EXERCISE PROMPT: Each line of the records below that holds "type" should be copied out.

AVAILABLE DATA:
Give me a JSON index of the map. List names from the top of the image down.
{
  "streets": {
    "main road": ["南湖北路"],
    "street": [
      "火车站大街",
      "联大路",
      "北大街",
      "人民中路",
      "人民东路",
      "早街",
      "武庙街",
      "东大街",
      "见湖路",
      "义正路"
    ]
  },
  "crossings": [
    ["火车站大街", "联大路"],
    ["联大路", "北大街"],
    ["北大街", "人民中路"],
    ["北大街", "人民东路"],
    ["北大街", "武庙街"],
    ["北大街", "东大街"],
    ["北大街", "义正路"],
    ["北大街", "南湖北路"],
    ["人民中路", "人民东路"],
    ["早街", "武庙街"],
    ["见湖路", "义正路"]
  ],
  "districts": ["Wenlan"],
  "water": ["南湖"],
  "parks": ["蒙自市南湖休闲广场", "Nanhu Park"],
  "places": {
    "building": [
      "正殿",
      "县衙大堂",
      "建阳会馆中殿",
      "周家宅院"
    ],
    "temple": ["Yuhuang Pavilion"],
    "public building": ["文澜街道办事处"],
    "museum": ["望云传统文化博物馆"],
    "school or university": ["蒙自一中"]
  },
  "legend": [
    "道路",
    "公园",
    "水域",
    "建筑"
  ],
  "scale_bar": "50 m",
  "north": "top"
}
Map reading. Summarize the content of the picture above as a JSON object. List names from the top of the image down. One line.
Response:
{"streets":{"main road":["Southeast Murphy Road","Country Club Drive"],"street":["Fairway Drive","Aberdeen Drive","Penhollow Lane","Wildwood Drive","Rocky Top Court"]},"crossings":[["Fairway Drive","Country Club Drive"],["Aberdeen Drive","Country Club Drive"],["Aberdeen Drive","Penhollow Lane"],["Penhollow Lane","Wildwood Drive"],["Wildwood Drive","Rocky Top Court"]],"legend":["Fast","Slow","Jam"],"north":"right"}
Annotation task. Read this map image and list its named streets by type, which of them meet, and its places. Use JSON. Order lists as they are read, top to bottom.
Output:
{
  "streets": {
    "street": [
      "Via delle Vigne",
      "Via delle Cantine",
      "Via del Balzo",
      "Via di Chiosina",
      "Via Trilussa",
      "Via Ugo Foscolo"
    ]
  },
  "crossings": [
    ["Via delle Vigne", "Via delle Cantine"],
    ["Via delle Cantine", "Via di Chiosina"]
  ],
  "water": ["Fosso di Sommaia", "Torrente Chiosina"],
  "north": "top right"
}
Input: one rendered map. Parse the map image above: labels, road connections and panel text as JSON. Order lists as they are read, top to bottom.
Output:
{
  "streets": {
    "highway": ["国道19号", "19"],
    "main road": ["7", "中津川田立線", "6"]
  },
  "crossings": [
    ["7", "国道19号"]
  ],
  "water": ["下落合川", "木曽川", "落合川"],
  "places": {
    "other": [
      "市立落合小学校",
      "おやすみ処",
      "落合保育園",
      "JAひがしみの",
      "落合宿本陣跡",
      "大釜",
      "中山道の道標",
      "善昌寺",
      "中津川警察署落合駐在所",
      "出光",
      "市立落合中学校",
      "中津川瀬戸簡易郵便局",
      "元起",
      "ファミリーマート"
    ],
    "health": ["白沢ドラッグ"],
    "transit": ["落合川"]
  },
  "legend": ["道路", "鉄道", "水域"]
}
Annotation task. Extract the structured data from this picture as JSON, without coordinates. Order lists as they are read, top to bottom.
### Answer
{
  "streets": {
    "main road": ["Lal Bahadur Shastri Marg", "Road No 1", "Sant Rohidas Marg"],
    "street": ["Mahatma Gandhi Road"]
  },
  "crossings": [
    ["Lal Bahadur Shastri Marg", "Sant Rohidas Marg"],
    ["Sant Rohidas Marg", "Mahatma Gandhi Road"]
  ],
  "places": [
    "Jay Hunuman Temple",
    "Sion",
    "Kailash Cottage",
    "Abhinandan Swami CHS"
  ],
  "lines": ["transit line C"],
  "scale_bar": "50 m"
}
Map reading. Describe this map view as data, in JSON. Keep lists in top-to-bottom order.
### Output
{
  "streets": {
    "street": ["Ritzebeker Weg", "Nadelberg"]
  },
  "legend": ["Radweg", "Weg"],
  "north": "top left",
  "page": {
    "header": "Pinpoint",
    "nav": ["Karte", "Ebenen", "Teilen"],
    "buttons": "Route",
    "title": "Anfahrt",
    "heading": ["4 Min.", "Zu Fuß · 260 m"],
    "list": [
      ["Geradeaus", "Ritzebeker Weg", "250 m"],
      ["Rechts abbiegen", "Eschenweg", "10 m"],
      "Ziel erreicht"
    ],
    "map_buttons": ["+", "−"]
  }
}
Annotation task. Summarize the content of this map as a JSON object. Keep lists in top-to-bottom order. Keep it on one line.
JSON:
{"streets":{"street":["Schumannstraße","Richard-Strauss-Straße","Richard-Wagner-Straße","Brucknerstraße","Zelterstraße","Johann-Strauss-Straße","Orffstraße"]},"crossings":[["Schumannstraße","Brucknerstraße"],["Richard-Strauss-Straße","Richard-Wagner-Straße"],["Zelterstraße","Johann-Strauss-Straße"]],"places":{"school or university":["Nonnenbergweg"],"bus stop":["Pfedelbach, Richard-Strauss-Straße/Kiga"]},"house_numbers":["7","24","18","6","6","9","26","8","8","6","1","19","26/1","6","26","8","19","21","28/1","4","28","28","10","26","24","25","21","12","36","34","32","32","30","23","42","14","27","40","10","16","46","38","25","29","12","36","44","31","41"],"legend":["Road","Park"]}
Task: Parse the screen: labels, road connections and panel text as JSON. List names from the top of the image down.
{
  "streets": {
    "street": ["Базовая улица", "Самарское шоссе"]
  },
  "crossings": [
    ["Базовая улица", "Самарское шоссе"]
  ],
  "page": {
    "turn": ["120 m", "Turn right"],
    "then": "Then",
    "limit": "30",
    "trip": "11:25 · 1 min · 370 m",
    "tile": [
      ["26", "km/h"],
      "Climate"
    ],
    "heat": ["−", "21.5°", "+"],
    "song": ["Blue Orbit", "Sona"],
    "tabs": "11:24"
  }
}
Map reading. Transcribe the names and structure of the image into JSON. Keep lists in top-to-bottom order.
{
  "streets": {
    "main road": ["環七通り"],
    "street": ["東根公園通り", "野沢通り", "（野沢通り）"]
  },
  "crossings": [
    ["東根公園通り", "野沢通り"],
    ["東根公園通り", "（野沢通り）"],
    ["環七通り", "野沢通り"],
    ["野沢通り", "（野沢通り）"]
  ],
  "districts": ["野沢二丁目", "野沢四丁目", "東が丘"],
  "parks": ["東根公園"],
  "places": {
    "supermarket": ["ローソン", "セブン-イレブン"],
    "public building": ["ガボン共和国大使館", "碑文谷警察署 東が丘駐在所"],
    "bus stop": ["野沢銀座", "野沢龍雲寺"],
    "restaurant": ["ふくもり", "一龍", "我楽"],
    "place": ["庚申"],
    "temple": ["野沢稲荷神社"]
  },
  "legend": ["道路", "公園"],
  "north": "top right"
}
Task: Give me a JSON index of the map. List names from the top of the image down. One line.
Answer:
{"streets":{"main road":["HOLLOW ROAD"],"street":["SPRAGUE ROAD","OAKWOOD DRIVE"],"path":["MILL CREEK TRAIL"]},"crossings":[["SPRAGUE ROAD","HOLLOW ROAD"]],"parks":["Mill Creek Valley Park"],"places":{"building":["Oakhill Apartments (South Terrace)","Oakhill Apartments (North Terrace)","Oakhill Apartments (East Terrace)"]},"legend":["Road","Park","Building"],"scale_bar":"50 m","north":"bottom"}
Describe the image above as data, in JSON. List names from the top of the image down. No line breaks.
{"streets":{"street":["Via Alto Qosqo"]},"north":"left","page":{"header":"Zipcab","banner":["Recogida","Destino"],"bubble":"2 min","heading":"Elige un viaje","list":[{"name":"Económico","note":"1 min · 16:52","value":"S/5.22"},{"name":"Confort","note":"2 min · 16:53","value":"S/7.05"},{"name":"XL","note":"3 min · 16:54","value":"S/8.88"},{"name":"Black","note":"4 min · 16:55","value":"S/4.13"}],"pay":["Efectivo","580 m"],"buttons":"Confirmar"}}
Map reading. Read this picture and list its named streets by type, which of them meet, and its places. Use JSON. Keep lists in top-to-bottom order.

EXERCISE OUTPUT:
Annotation task. Read this map image and list its named streets by type, which of them meet, and its places. Use JSON. Order lists as they are read, top to bottom.
Map reading. Read this picture and list its named streets by type, which of them meet, and its places. Use JSON. Keep lists in top-to-bottom order.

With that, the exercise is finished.